I want to tell you two stories.

In the early 1920s, gripped by a fierce wave of hatred, Congress created an immigration law that prevented people from most countries outside of Western Europe from immigrating to the United States. One of the strongest opponents of this law was a new congressman from Brooklyn, a guy named Manny Celler. He talked about how he felt quote “bitter shock” when his fellow members endorsed white supremacy to wide applause.

Celler spent years trying to change our immigration laws. Here and there he made some progress, but he faced plenty of setbacks and a nation that hadn’t accepted a simple position: that racism was wrong.

In 1965, with the support of Lyndon Johnson and a broad coalition of interest groups, he led the passage of a law to finally end this racial exclusion. It took him 42 years to get the job done, but he did. After all his effort, he finally succeeded in eliminating explicit discrimination from our immigration laws.

Here’s the second story. In 1931, Nathan Margold, a young lawyer working for the NAACP, wrote a legal strategy to end segregation in schools.
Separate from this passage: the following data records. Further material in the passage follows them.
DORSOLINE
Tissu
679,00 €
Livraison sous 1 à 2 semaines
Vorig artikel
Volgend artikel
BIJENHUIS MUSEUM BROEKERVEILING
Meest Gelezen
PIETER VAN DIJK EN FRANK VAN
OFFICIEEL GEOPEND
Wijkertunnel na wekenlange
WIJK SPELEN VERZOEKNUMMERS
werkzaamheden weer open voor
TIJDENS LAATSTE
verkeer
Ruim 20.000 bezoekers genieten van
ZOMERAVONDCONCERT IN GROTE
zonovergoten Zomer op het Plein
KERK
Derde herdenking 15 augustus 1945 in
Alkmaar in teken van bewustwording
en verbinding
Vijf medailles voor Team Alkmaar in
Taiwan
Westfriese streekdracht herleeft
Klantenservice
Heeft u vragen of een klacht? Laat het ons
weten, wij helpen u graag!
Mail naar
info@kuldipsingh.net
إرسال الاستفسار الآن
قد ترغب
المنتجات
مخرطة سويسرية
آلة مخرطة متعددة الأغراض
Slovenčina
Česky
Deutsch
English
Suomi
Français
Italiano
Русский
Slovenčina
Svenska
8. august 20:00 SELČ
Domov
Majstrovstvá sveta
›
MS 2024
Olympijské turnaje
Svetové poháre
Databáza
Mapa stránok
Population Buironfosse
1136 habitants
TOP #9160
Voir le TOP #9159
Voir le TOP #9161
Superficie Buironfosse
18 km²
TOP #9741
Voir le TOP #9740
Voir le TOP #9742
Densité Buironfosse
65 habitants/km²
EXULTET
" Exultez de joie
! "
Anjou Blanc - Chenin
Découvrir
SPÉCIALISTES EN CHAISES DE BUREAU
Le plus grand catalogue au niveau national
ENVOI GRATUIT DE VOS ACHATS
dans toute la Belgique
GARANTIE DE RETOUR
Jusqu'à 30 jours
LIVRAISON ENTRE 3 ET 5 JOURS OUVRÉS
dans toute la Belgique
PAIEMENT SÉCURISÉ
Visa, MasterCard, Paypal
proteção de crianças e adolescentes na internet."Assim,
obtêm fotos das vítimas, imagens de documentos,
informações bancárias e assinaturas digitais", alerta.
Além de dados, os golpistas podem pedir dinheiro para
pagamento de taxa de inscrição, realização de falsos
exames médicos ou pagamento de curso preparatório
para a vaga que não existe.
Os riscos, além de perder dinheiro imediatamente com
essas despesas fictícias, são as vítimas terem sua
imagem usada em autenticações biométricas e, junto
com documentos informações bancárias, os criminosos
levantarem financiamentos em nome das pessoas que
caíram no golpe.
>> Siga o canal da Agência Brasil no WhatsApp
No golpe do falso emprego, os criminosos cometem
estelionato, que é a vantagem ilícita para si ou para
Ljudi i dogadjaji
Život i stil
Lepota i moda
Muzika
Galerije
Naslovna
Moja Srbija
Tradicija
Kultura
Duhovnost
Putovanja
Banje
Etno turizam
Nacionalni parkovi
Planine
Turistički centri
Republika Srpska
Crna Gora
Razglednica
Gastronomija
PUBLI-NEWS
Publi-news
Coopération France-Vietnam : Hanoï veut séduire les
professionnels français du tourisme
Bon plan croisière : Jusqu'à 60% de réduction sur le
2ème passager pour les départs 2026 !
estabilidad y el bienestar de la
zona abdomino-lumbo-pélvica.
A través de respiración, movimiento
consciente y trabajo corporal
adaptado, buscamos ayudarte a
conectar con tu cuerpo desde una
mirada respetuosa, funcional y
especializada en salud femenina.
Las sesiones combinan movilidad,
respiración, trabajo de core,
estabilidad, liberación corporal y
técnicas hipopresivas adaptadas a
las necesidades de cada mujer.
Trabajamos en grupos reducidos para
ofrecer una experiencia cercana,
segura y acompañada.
In 1938, attorney Charles Houston first argued against the “separate but equal” doctrine that was used to defend segregation. The Supreme Court didn’t fully buy it, but Houston and his protege Thurgood Marshall kept going after segregation in the courts.

In 1954, Marshall delivered the argument in Brown v. Board, which finally ruled against segregation in public schools. There was huge resistance to ending segregation and Jim Crow for the next decade. In 1963, George Wallace made his infamous declaration: segregation now, segregation tomorrow, segregation forever. Finally, after another wave of massive mobilization, Congress enacted a set of laws to fully ban racial discrimination in everything from schools to public accommodations to housing. End to end, it took from 1931 to 1968 — 37 years — for that strategy to bring a full legal end to segregation.

Here’s my point: change is slow. Those are extreme examples, but they’re important ones. The democratic process sometimes takes a long time to respond to the needs of the people, to protect their civil rights, and create positive change. It’s both a feature and a failure of our system.

Don’t get me wrong — it shouldn’t have to be that way; nobody should have to endure the suffering of the interim. But these processes work out. Sometimes they take tireless fighters and massive demand for change. We get setbacks, but we get there. It’s like that MLK quote — the arc of the universe is long, but it bends toward justice. Meaningful positive change happens. It may take a while — longer than it should — but if we keep fighting for it, if we keep pushing for a better tomorrow — it’ll come.

This is a setback. There’s no denying that. It’s ok to be worried or angry, I sure am. But don’t get complacent, don’t give up the fight, and dawn will come.